We argue that cohort summary measures of fertility, mortality, and migration should always be calculated on the basis of age–cohort data. When unavailable, age–period data should be split into Lexis triangles and reformatted to cohort data using the most plausible assumptions. In the case of cohort forecasting, crossing prediction intervals can be avoided by period-based forecasting methodologies that are not based on the Lee–Carter framework, or by simulation approaches within the Lee–Carter framework. However, we are of the opinion that uncertainty can only be properly accounted for with a cohort-based forecasting methodology. We end with a plea for researchers to further test and develop new cohort-based methods and models.
Acknowledgments
We thank Jim Oeppen, Vladimir Shkolnikov, and our reviewers for helpful comments at various stages that greatly improved the manuscript. A.A.vR. and M.R.N. were supported by an ERC Starting Grant (716323), with an extension granted by the Max Planck Society. M.M. was supported by the Strategic Research Council, FLUX consortium, decision numbers 345130 and 345131; by the National Institute on Aging (R01AG075208); by grants to the Max Planck–University of Helsinki Center from the Max Planck Society, Jane and Aatos Erkko Foundation, Faculty of Social Sciences at the University of Helsinki, and Cities of Helsinki, Vantaa, and Espoo; and the European Union (ERC Synergy, BIOSFER, 101071773). The views and opinions expressed are, however, those of the authors only and do not necessarily reflect those of the European Union or the European Research Council. Neither the European Union nor the granting authority can be held responsible for them.
Notes
The Lee–Carter model expresses variation in death rates across age and time as follows: ln mx,t = ax + bxkt + εx,t, where ax is the pattern of log mortality at age x, kt is an index of the level of mortality at time t, bx describes how much mortality at a given age changes with the overall mortality level changes, and εx,t is the residual.
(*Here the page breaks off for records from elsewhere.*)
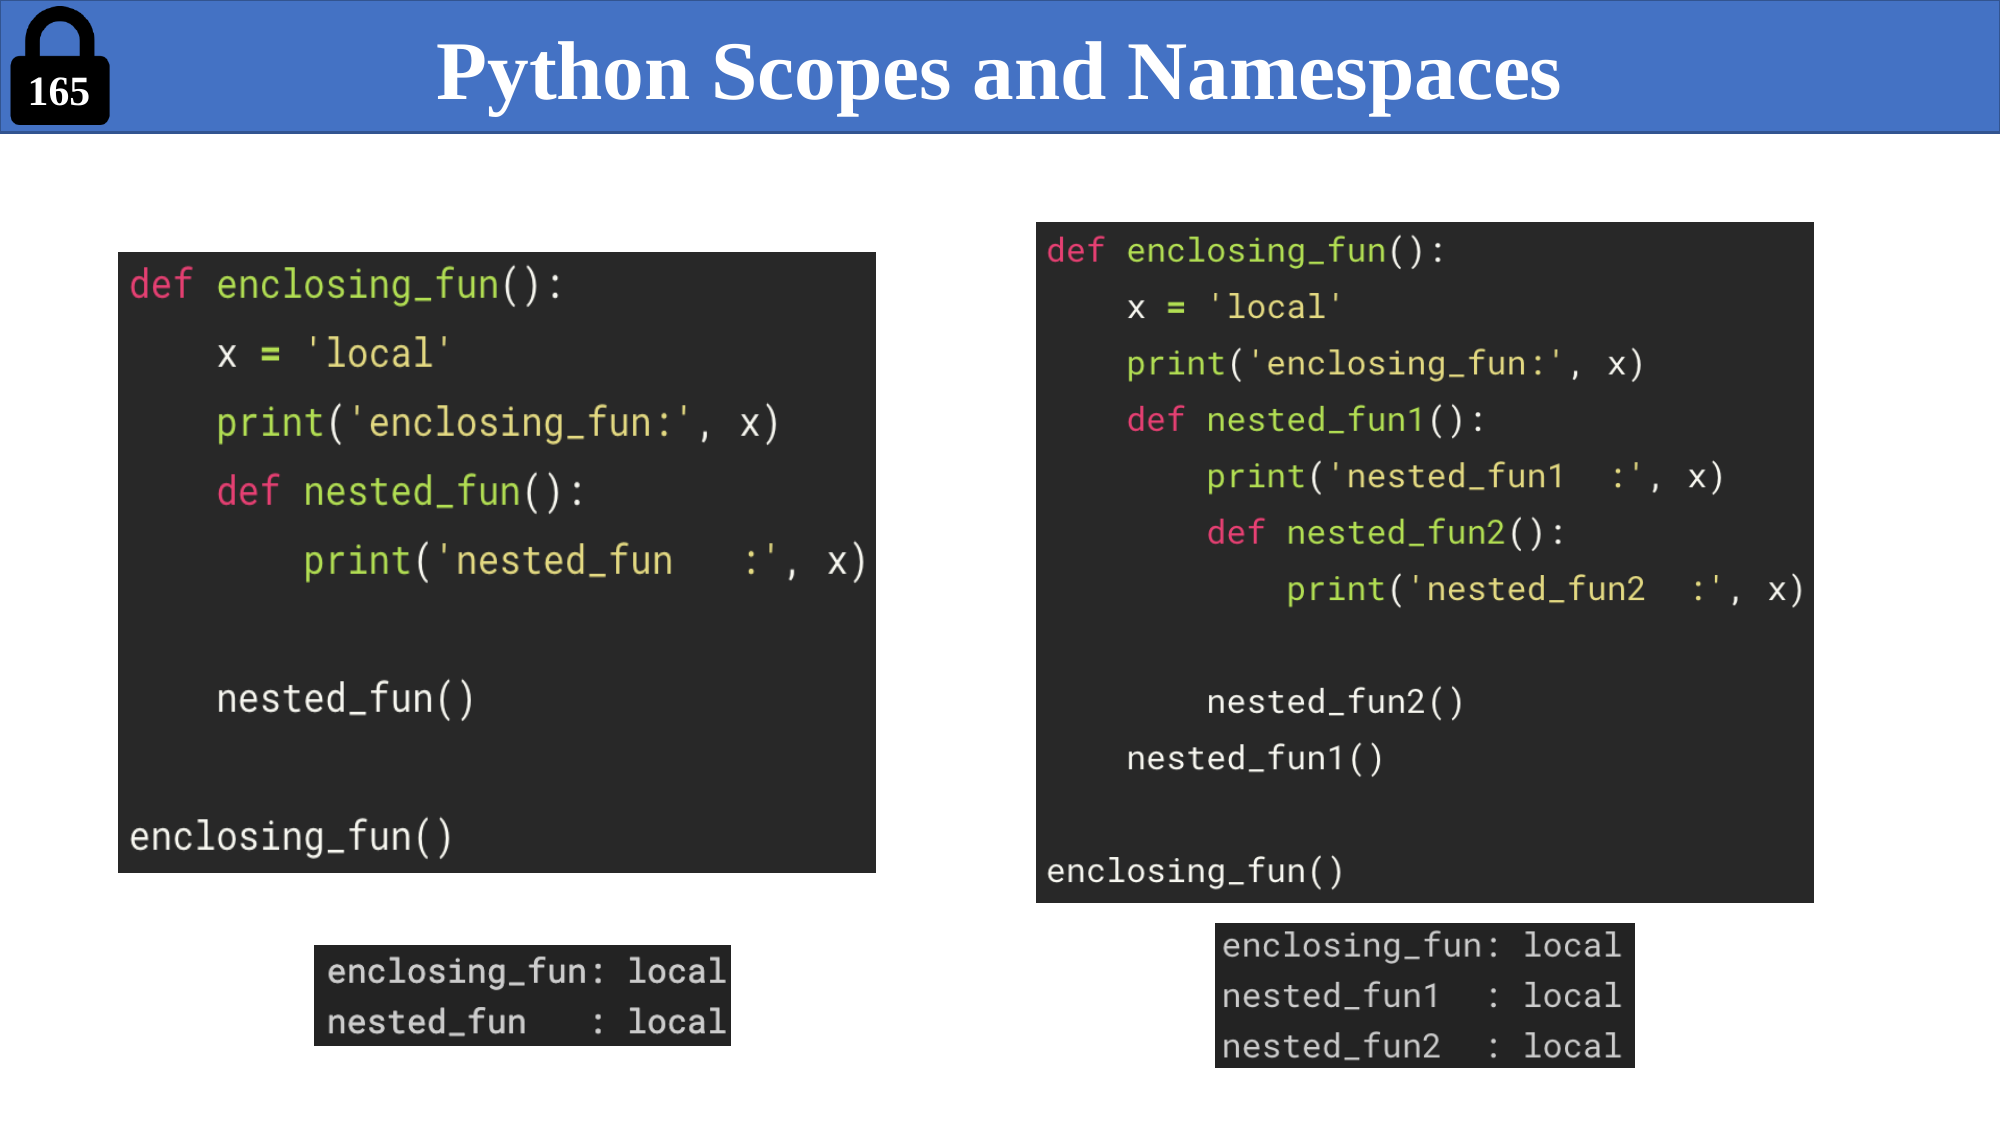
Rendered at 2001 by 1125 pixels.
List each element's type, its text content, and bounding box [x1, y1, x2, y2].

picture [0, 6, 119, 125]
picture [1036, 222, 1814, 903]
text_box Python Scopes and Namespaces [0, 0, 2000, 134]
picture [118, 252, 876, 873]
picture [314, 945, 731, 1046]
picture [1215, 923, 1635, 1068]
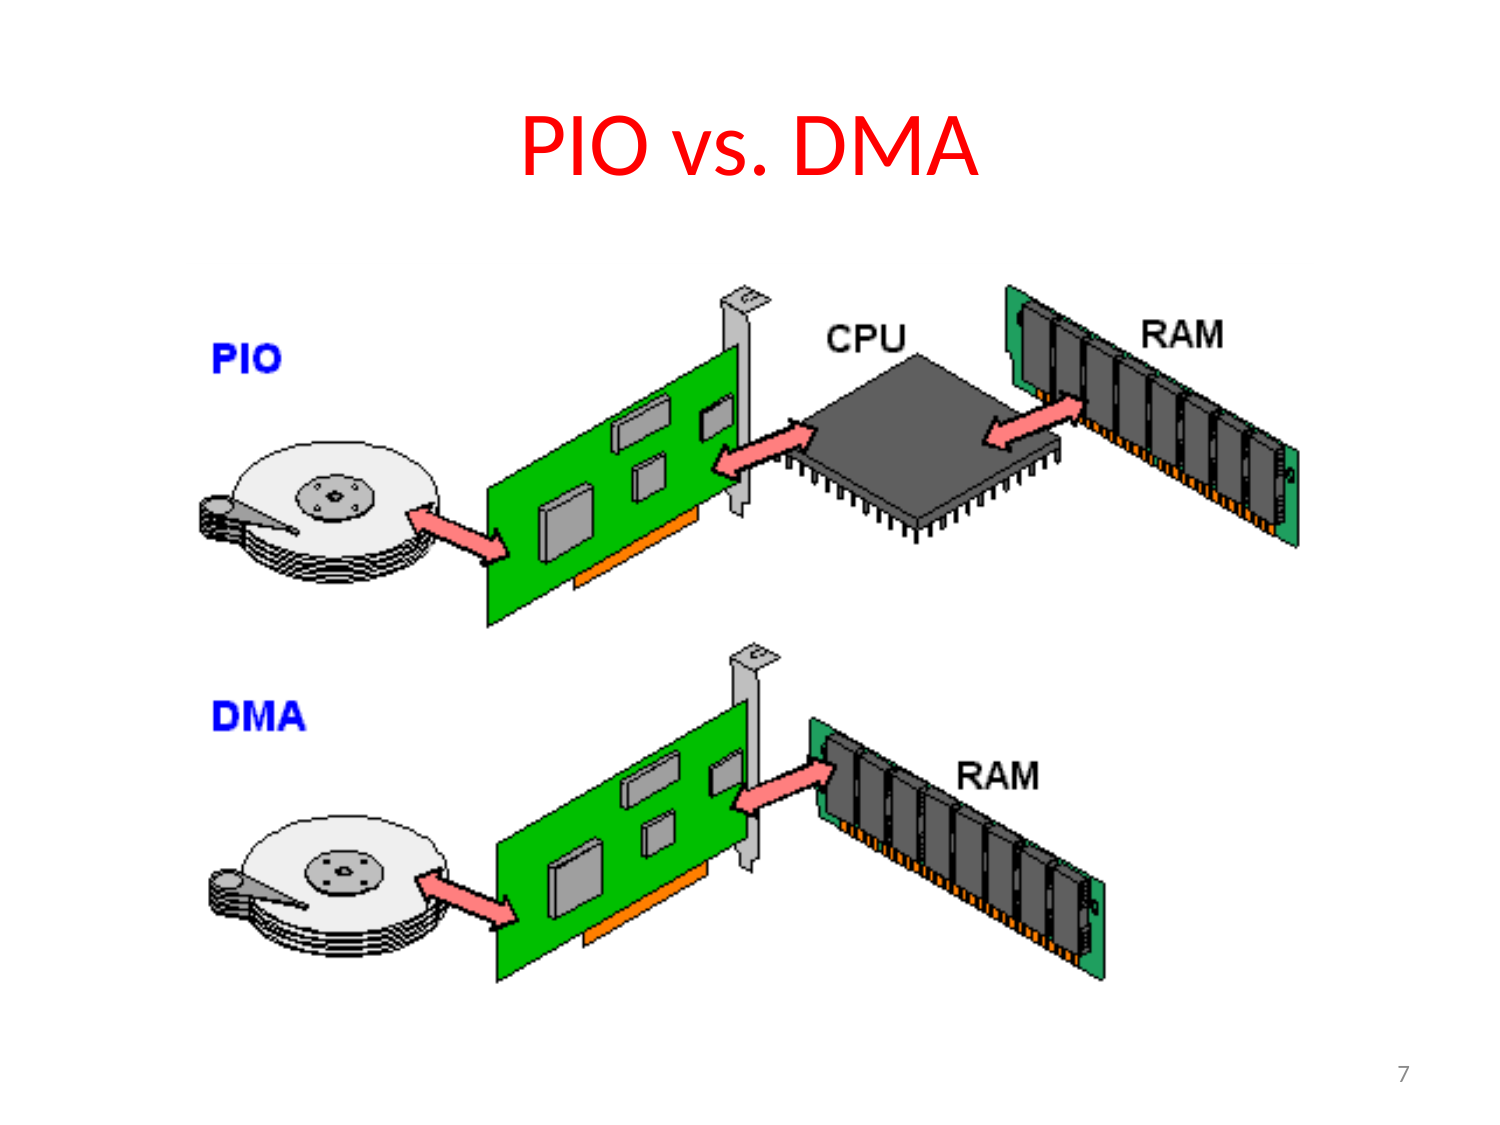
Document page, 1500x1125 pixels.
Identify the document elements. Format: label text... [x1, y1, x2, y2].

slide_number 7 [1074, 1042, 1425, 1103]
title PIO vs. DMA [75, 45, 1425, 233]
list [74, 262, 1426, 1006]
This was far more of a concern in the early 1990s than it is today. With modern computing, the difference in the time needed to calculate prediction intervals from the two methods is trivial. We argue that the first approach should now be used even in period calculations.
In our results, following the standard Lee–Carter estimation procedure, the model was fit to data from 1960 to 2019, ax was set to equal the means over time of the ln mx,t, and the parameters bx and kt were estimated with singular value decomposition. An adjusted kt (to match the observed number of deaths in each year) was forecast to decline linearly to 2100 using a random walk with drift.